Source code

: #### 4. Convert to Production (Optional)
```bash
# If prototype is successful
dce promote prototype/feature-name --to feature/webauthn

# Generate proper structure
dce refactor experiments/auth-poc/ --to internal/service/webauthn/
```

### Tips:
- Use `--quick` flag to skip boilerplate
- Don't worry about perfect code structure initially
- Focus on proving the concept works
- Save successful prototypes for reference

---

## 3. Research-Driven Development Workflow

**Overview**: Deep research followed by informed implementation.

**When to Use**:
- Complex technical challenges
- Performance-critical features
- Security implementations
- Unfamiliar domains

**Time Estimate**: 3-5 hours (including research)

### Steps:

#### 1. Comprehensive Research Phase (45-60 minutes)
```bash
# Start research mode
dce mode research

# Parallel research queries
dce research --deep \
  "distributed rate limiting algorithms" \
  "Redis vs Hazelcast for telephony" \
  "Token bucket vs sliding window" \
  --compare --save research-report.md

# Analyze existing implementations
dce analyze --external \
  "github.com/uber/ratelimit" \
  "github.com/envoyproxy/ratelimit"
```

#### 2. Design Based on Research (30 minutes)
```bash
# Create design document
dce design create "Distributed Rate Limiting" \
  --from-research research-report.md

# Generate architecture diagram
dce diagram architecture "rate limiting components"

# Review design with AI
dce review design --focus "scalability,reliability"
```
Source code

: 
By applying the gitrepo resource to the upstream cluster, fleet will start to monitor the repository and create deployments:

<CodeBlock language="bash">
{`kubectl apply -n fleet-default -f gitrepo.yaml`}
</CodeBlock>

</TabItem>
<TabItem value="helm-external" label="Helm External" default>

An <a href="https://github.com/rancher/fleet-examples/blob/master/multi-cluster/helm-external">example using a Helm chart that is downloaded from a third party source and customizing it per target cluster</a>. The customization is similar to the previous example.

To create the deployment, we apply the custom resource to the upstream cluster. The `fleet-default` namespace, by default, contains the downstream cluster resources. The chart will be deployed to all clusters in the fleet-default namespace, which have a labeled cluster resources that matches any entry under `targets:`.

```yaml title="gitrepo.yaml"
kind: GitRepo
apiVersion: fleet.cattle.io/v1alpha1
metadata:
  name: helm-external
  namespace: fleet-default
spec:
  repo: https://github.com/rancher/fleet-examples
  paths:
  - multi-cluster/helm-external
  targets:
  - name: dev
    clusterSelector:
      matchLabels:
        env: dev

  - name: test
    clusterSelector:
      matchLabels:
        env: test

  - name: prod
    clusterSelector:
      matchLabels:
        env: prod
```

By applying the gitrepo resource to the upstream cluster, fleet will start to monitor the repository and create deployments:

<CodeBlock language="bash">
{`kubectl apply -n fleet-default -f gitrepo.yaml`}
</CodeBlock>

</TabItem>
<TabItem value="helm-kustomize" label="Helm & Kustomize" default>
——————
▸ PROBLEM TO WORK ON: Take the entries above and copy them out exactly.

▸ ANSWER SECTION:
Source code

: #### 4. Convert to Production (Optional)
```bash
# If prototype is successful
dce promote prototype/feature-name --to feature/webauthn

# Generate proper structure
dce refactor experiments/auth-poc/ --to internal/service/webauthn/
```

### Tips:
- Use `--quick` flag to skip boilerplate
- Don't worry about perfect code structure initially
- Focus on proving the concept works
- Save successful prototypes for reference

---

## 3. Research-Driven Development Workflow

**Overview**: Deep research followed by informed implementation.

**When to Use**:
- Complex technical challenges
- Performance-critical features
- Security implementations
- Unfamiliar domains

**Time Estimate**: 3-5 hours (including research)

### Steps:

#### 1. Comprehensive Research Phase (45-60 minutes)
```bash
# Start research mode
dce mode research

# Parallel research queries
dce research --deep \
  "distributed rate limiting algorithms" \
  "Redis vs Hazelcast for telephony" \
  "Token bucket vs sliding window" \
  --compare --save research-report.md

# Analyze existing implementations
dce analyze --external \
  "github.com/uber/ratelimit" \
  "github.com/envoyproxy/ratelimit"
```

#### 2. Design Based on Research (30 minutes)
```bash
# Create design document
dce design create "Distributed Rate Limiting" \
  --from-research research-report.md

# Generate architecture diagram
dce diagram architecture "rate limiting components"

# Review design with AI
dce review design --focus "scalability,reliability"
```
Source code

: 
By applying the gitrepo resource to the upstream cluster, fleet will start to monitor the repository and create deployments:

<CodeBlock language="bash">
{`kubectl apply -n fleet-default -f gitrepo.yaml`}
</CodeBlock>

</TabItem>
<TabItem value="helm-external" label="Helm External" default>

An <a href="https://github.com/rancher/fleet-examples/blob/master/multi-cluster/helm-external">example using a Helm chart that is downloaded from a third party source and customizing it per target cluster</a>. The customization is similar to the previous example.

To create the deployment, we apply the custom resource to the upstream cluster. The `fleet-default` namespace, by default, contains the downstream cluster resources. The chart will be deployed to all clusters in the fleet-default namespace, which have a labeled cluster resources that matches any entry under `targets:`.

```yaml title="gitrepo.yaml"
kind: GitRepo
apiVersion: fleet.cattle.io/v1alpha1
metadata:
  name: helm-external
  namespace: fleet-default
spec:
  repo: https://github.com/rancher/fleet-examples
  paths:
  - multi-cluster/helm-external
  targets:
  - name: dev
    clusterSelector:
      matchLabels:
        env: dev

  - name: test
    clusterSelector:
      matchLabels:
        env: test

  - name: prod
    clusterSelector:
      matchLabels:
        env: prod
```

By applying the gitrepo resource to the upstream cluster, fleet will start to monitor the repository and create deployments:

<CodeBlock language="bash">
{`kubectl apply -n fleet-default -f gitrepo.yaml`}
</CodeBlock>

</TabItem>
<TabItem value="helm-kustomize" label="Helm & Kustomize" default>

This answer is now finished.